*DOCUMENT TEXT:*
★ ★ ★
The month of September ended on a high note when my sister and a few of our friends met up together in Nashville, Tennessee for a girls’ weekend and a half marathon race.
We ran the Women’s Running Series Half Marathon and it was the first race I’ve ever run where serious thought was put into what runners really want during and after running 13.1 miles.
Free running skirt stations in addition to water stops? Check.
Champagne and chocolate chip cookies at the finish line? Check, check!
The race started and ended at the Country Music Hall of Fame, and the weather was perfect. It was so great to catch up and we agreed that weekends like this are so important and absolutely necessary, especially since everyone’s lives are becoming more and more full as we get married and start families. We’ve already started scheming for the next trip.
Oh, and here’s the obligatory, pre-best-pulled-pork-sandwich-of-my-life-and-I-don’t-even-eat-pork photo of us in the Nashville unofficial uniform: sundresses and cowgirl boots (I have no idea why it’s so small. Sorry!).
Outside Puck’s Grocery. Seriously delicious BBQ.
Participant ribbon from one of the local summer fun runs.
There was once a time when I really relished a long summer run. Not so much anymore. Thank you, Shreveport.
In New Jersey, there might be a “heat wave” where the heat index exceeds 100°, maybe once a year. I can’t even believe I used to complain about this when it only lasted a week or two, max.
Now, I live in a constant heat wave for six months every year. This means there are some new challenges when training during the summer months for the famed fall marathon (or half) season.
★ ★ ★
*MATERIAL SUPPLIED:*
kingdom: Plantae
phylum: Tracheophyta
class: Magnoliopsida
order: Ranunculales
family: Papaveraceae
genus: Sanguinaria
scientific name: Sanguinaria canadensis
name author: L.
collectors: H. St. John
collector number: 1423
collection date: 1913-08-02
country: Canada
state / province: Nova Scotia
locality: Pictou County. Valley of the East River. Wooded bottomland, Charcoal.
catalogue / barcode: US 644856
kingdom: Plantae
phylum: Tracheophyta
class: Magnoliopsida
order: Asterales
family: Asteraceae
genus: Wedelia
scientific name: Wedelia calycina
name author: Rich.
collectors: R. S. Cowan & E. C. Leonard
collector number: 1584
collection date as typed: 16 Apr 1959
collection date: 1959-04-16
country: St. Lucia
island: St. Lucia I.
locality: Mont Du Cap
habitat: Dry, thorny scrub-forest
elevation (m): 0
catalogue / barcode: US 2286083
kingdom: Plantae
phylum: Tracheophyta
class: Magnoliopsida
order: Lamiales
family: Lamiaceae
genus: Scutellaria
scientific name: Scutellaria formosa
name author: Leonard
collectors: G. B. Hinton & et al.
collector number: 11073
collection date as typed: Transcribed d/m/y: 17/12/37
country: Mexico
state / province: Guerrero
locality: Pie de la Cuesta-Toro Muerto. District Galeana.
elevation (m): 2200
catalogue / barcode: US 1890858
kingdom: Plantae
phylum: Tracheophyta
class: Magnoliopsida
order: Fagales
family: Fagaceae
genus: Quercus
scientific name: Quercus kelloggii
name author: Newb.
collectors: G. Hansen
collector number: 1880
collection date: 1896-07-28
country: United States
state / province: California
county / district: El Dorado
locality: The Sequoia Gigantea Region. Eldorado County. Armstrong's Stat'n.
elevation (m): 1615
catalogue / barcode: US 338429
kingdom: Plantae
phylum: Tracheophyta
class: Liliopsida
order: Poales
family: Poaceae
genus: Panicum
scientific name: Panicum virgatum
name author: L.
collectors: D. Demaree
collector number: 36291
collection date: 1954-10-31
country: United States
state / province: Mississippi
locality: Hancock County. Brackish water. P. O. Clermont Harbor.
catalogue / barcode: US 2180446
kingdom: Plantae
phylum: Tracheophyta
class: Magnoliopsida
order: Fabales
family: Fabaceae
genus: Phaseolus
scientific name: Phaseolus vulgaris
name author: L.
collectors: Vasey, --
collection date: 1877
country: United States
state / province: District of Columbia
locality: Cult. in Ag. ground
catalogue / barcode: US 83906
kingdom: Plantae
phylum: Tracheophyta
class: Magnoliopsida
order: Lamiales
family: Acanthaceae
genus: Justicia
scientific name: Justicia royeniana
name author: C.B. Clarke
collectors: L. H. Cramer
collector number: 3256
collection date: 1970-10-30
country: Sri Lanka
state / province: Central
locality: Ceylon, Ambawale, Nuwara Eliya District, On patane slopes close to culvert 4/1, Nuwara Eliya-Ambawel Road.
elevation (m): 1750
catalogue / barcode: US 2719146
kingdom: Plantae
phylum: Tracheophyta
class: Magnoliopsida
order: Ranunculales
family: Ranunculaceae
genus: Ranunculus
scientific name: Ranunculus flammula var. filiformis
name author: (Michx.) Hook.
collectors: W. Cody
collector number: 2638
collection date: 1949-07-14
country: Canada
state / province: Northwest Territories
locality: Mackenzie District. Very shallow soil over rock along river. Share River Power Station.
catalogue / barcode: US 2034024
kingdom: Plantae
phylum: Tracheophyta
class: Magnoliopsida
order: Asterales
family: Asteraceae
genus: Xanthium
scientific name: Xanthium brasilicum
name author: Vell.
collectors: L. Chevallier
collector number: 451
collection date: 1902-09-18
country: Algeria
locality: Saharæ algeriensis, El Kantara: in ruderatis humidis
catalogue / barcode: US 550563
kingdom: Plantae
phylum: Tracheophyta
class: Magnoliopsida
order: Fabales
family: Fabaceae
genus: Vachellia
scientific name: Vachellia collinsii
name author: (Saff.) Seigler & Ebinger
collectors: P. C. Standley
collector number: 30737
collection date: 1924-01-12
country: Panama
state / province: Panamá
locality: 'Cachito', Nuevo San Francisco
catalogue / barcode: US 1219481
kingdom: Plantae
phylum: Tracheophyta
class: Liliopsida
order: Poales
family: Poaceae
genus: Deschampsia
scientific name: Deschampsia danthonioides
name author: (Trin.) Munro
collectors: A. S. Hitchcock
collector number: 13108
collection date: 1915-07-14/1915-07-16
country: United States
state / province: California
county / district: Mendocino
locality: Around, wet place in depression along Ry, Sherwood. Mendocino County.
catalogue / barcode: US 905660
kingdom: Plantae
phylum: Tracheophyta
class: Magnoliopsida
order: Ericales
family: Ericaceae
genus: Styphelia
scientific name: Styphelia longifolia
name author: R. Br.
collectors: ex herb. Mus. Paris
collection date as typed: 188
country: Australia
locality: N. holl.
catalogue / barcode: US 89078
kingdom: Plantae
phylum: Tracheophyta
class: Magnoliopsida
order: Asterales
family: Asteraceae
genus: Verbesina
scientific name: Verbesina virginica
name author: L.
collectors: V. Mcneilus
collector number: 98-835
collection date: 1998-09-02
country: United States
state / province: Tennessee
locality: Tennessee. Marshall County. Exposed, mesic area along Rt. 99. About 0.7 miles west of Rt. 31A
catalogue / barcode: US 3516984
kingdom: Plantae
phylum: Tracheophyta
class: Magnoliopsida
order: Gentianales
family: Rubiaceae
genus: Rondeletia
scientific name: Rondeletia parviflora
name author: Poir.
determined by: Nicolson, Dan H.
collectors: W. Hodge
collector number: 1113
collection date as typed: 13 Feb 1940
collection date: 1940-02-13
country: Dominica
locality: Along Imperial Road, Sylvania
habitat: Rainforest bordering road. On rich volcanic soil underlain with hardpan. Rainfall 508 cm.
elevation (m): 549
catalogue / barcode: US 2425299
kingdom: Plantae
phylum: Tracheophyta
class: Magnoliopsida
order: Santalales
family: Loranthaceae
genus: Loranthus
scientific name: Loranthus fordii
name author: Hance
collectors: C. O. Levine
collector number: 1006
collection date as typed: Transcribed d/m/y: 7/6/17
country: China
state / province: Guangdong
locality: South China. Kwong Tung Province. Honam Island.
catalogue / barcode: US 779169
★ ★ ★
*EXERCISE DESCRIPTION:* Transcribe the running post word for word, from "Champagne and chocolate" to "the next trip.", with both included.

*TASK ANSWER:*
Champagne and chocolate chip cookies at the finish line? Check, check!
The race started and ended at the Country Music Hall of Fame, and the weather was perfect. It was so great to catch up and we agreed that weekends like this are so important and absolutely necessary, especially since everyone’s lives are becoming more and more full as we get married and start families. We’ve already started scheming for the next trip.